91-DIVOC also helps to demonstrate the value of logarithmic graphs. At the moment, a simple line graph can show an apparently exponential leap in the cases of COVID-19 – which accurately reflects how the virus is affecting people. In the meantime, logarithmic scales represent an exponential curve as a straight line, so it is easier to choose more subtle changes in the infection rate. A small slowdown can seem like cold comfort if you’re at an access point. But it is also a sign that the virus cannot be stopped – especially if companies and governments help to keep people safe and (whenever possible) at home.
Fricker also recommends country-by-country analyzes of Worldometer, a general reference site that aggregates case numbers. (It extracts data from government agencies and reliable media reports, and is one of the sources on Johns Hopkins’ map.) The Worldometer was apparently hacked in late March and some false statistics from Pakistan caused temporary panic. The numbers have been reversed, but it is a good reminder to recheck any seriously alarming trends with other panels or media.
For a more concrete view of why flattening the curve is important, the University of Washington Institute of Health Metrics and Assessment (IHME) detailed how COVID-19 can affect hospitals in the U.S.
The IHME website models the growth of the virus in the coming weeks and months, projecting how many hospital beds and ventilators each state will need, compared to how many they actually have. Deborah Birx, White House coronavirus response coordinator, cited her data. The models are updated periodically, with explanations posted here.

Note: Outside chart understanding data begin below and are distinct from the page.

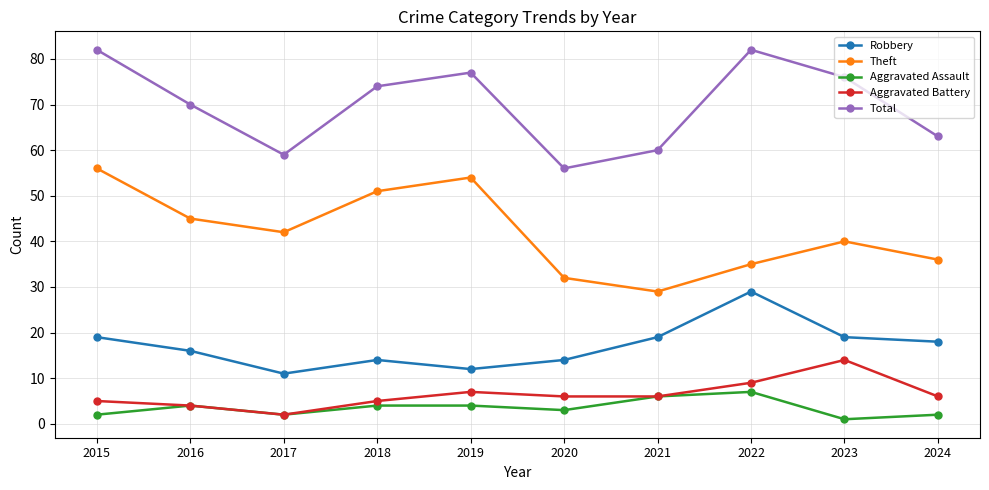

What is the total value across all series at 2018?

148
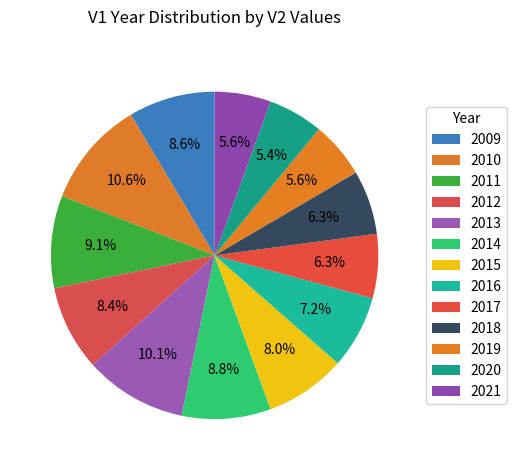

What is the total percentage of 2014 and 2018?

15.1%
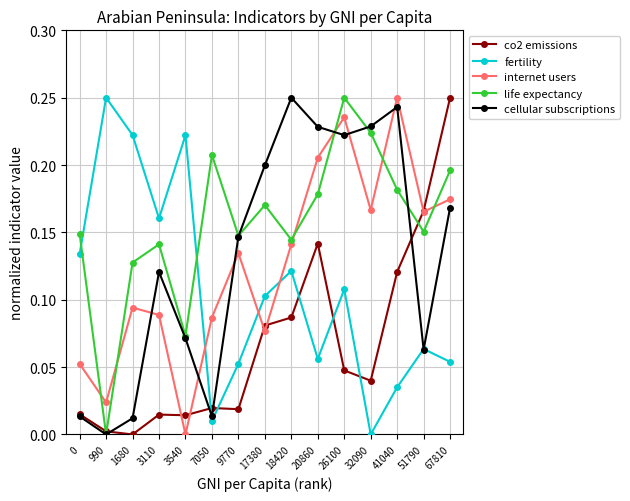

Does the chart display data point markers on the line(s)?

Yes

Fricker points out that the IHME includes projection bands as colored bands, not just a single line, emphasizing that there is a lot of uncertainty in these models. He says his numbers look “a little optimistic”. For example, the website predicted about 80,000 American deaths when we talked, while estimates most commonly predict between 100,000 and 200,000 deaths. “Perhaps that is true, but I think it is the lowest point of what an epidemiologist or an expert in this field would say,” he says.
COVID Act Now presents a less optimistic model. The site was created by a team that includes former Google employee Max Henderson, Alaskan state legislator Jonathan Kreiss-Tomkins and Stanford University medical scholar Nirav Shah. It models the growth of cases in several different scenarios, including a “shelter on site” style scenario with low compliance, a well-protected order on site and a limited order of “social detachment”. The breakdown by the state also looks at what measures are being taken by the states.
The website is updated every four days and should not be a detailed forecast. Fricker believes he may also be overestimating the expansion of COVID-19, at least in the epicenter of New York. For planning purposes, however, he says it is not a bad model of what states are facing- “If you are Governor Cuomo or someone who is trying to plan this, I would err on the side of overestimation, not underestimation.”
For everyone else, it’s worth remembering that these charts need to account for feedback loops – ideally, employees will use them to decide policies such as shelter orders on the spot, which (ideally again) change the infection rate and cause the obsolete old model. Combined with the delay in detecting cases, this is yet another reason to treat models as guidelines and not as strict rules. “It is so cool that these things are being publicized, but some are very sophisticated and very complicated, and ordinary people will hardly be able to distinguish whether to believe them or not,” says Fricker.